Птицы взмыли в воздух, они парили над нашими головами, величавые и гордые, синий – цвет надежды, проговорил кто-то, парень прав, все образуется, и в довершение картины откуда-то возник священник Невинных, он стоял на доске, которую несли четверо верующих без кровинки в лице, руки его превратились в багровое месиво, капли крови окрасили снег под ногами, мы отдали тебе свою кровь, и ты услышал нас, и ты услышал нас, повторили адепты-носильщики, ты нас услышал. Я подумал, а вдруг эти Фениксы – лишь привлекательный вариант крылатых монстров в церкви, оборотная сторона той же реальности, с такими же кошмарными последствиями, но менее жуткая с виду?…

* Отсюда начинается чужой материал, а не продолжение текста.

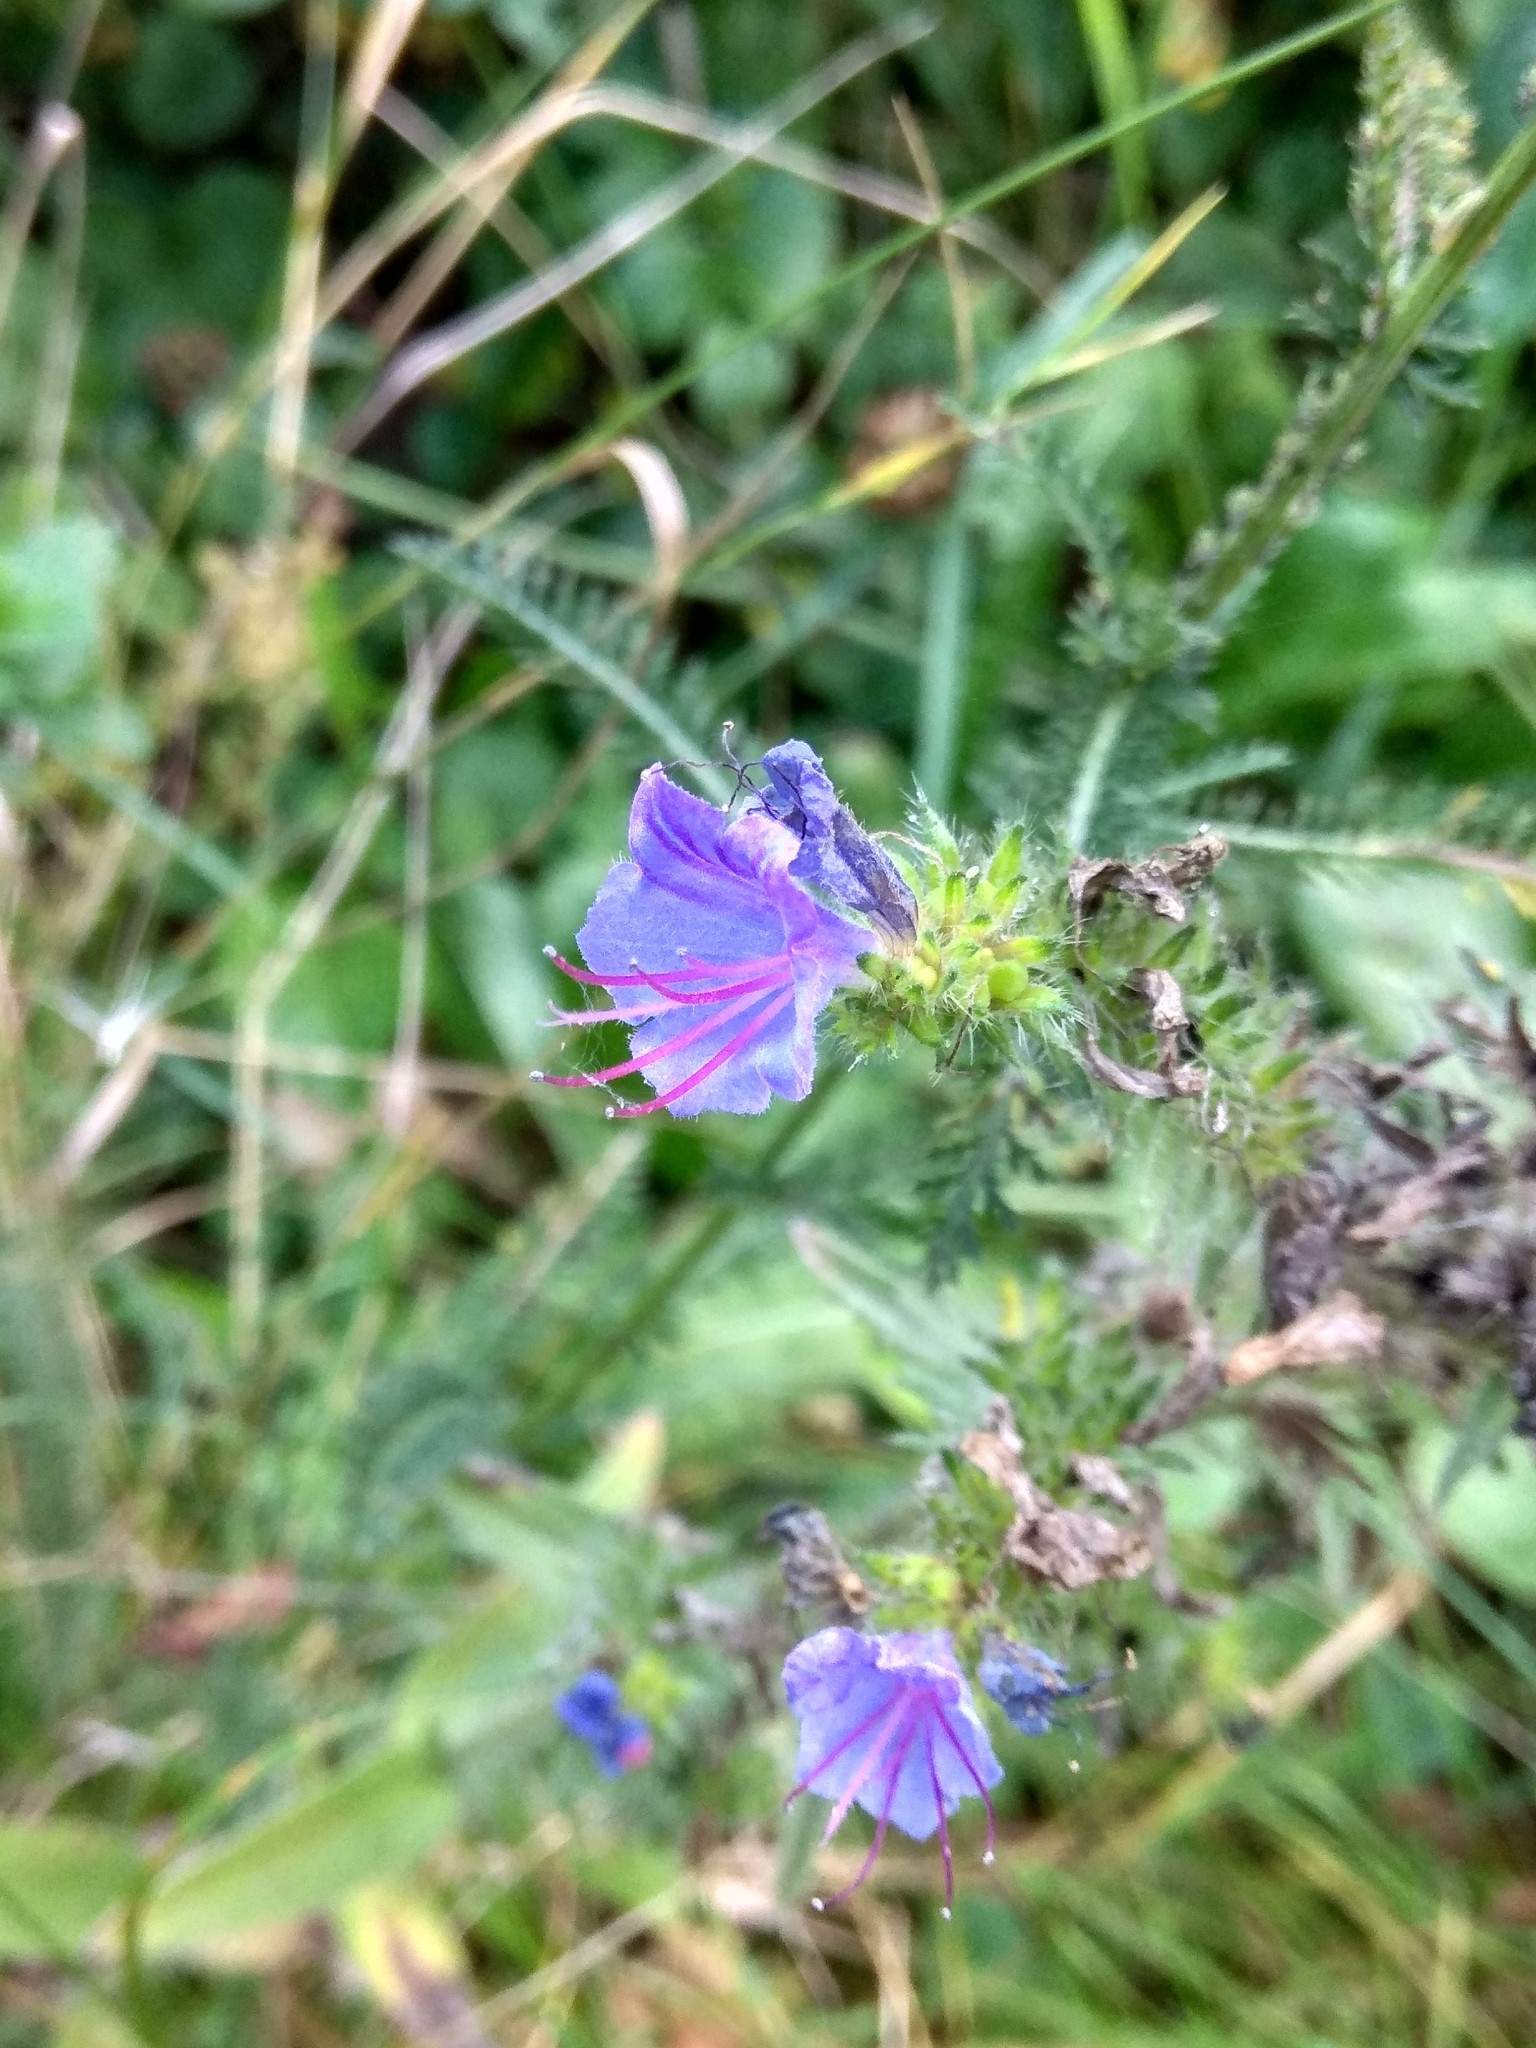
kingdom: Plantae
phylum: Tracheophyta
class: Magnoliopsida
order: Boraginales
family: Boraginaceae
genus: Echium
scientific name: Echium vulgare
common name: Common viper's bugloss
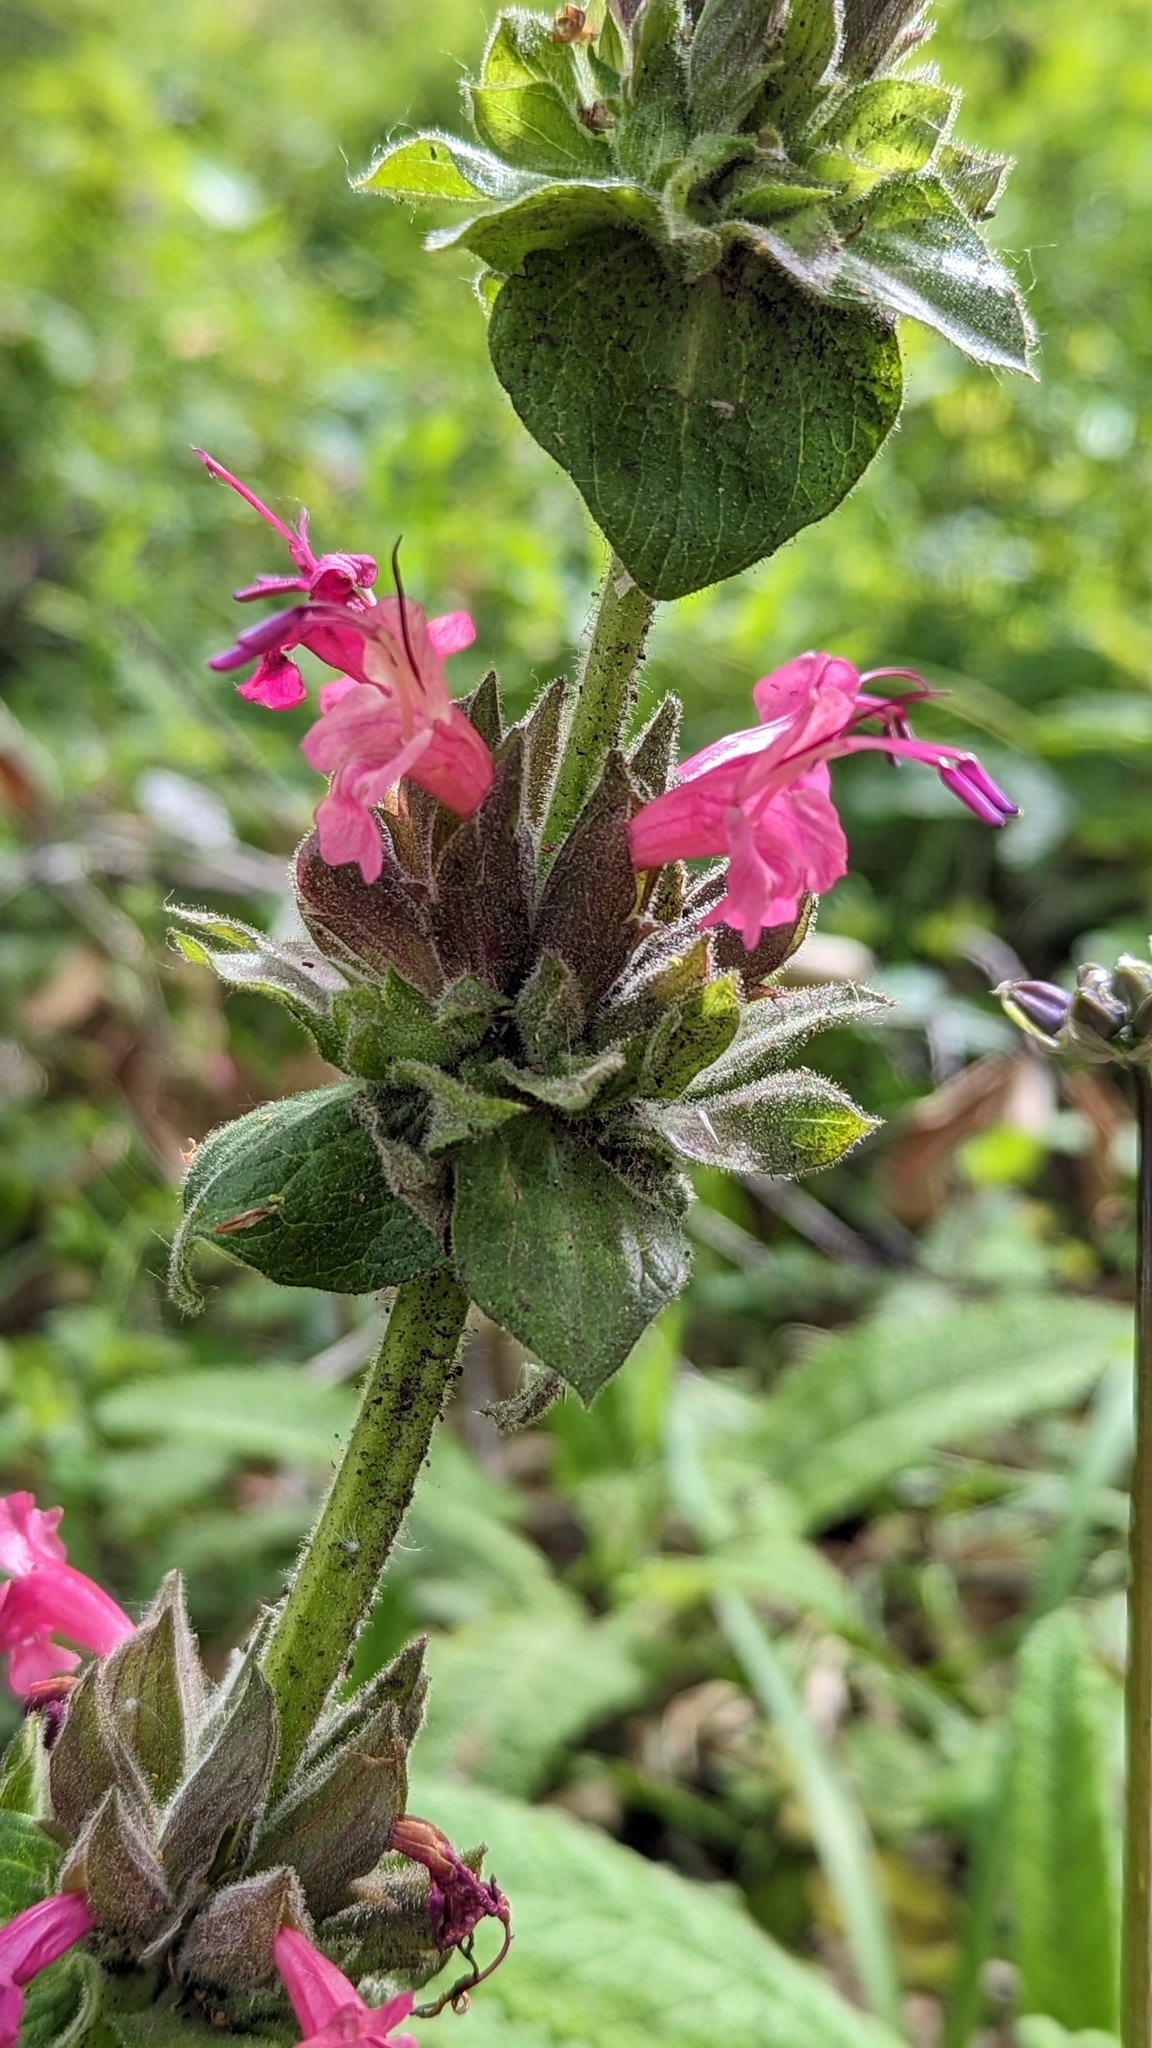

Как бы то ни было, после явления волшебных птиц с таким чудесным оперением все до единого решили, что бедствиям конец, лед таял, уровень воды понижался, причем даже быстрее, чем нужно, ибо вскоре показались набережные, проступили берега Сены, а с ними и груды скопившегося мусора, остовы машин, балки, всякий хлам, а главное – трупы: с тех пор как опять потеплело и дождь прекратился, они попадались везде – мертвецы, сотни, тысячи мертвецов, кто не смог выбраться из квартиры, кто утонул, умер от голода, от болезни, от тоски и страха, полусгнившие, в свисающих клочьях плоти, некоторые уже превратились в скелеты, выбеленные течением и ненастьем, сцепившиеся, перекрученные, их слепые глазницы взирали на нас иронически, – по крайней мере, так казалось нам х: Жоэлем; еще осталась горстка магазинов, куда не добрались водолазы, и мы каждый день давились в толпе, грабили, вернее, отбивали свое, приходилось постоянно бороться, а теперь к конкуренции добавился еще и ужасающий смрад мертвечины.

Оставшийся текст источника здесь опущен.